We have the perfect recommendation: “Household Goods and Good Households in Late Medieval London: Consumption and Domesticity After the Plague”, our newest addition to the Non-Fiction Library. Written by Katherine French, Professor of History at the University of Michigan, this book is a fascinating look at how every-day people lived and set up their households in medieval London.  Members of the American Branch may remember that Professor French gave the Morris McGee Memorial Lecture at our 2018 General Membership Meeting (GMM) in Detroit.  That lecture formed part of the basis of this book, and hopefully reflects positively on the quality of speakers at our GMMs.

 

According to the write-up on the dust-cover’s front flap: 

The Black Death that arrived in the spring of 1348 eventually killed nearly half of England’s population. In its long aftermath, wages in London rose in katherine french book coverresponse to labor shortages, many survivors moved into larger quarters in the depopulated city, and people in general spent more money on food, clothing, and household furnishings than they had before. Household Goods and Good Households in Late Medieval London looks at how this increased consumption reconfigured long-held gender roles and changed the domestic lives of London’s merchants and artisans for years to come.

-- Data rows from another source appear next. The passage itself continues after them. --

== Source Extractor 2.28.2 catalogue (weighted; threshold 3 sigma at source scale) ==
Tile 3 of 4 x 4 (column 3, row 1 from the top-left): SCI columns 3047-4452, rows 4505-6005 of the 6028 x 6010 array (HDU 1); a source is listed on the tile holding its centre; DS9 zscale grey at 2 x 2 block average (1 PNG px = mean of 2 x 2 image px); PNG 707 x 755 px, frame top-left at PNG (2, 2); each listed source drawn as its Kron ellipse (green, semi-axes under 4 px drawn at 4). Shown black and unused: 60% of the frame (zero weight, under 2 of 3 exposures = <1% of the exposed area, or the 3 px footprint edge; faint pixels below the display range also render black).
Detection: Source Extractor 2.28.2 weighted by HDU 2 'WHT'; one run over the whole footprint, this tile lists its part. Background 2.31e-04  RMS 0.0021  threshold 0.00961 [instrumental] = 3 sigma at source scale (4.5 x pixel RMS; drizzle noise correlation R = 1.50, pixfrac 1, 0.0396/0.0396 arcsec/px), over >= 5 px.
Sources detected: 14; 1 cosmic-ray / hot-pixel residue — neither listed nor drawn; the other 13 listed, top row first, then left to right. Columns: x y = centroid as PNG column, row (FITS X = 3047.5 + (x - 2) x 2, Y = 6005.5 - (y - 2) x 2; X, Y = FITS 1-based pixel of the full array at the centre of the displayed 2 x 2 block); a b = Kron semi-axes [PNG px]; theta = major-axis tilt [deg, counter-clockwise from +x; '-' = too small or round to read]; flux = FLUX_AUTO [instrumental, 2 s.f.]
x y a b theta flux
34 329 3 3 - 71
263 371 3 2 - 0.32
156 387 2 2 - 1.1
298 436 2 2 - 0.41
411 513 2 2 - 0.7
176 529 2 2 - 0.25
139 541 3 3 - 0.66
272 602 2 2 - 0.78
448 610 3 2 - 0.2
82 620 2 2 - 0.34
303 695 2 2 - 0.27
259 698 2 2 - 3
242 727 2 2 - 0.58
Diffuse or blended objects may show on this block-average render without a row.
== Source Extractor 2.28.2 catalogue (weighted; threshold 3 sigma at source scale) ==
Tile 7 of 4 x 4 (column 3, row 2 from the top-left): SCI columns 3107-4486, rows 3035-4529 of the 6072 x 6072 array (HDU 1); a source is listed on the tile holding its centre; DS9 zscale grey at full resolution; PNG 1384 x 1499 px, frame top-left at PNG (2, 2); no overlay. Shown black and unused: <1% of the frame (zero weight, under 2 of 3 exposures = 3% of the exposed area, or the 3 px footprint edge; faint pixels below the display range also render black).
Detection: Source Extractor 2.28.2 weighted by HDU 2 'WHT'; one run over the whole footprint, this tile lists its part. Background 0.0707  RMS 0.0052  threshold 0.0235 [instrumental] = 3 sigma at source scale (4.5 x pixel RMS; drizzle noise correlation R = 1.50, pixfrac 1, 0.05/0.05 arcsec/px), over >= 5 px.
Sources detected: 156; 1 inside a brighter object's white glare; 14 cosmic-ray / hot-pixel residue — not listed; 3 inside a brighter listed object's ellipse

Grounding her analysis in both the study of surviving household artifacts and extensive archival research, Katherine L. French examines the accommodations that Londoners made to their bigger houses and the increasing number of possessions these contained. The changes in material circumstance reshaped domestic hierarchies and produced new routines and expectations. Recognizing that the greater number of possessions required a different kind of management and care, French puts housework and gender at the center of her study. Historically, the task of managing bodies and things and the dirt and chaos they create has been unproblematically defined as women’s work. Housework, however, is neither timeless nor ahistorical, and French traces a major shift in women’s household responsibilities to the arrival and gendering of new possessions and the creation of new household spaces in the decades after the plague.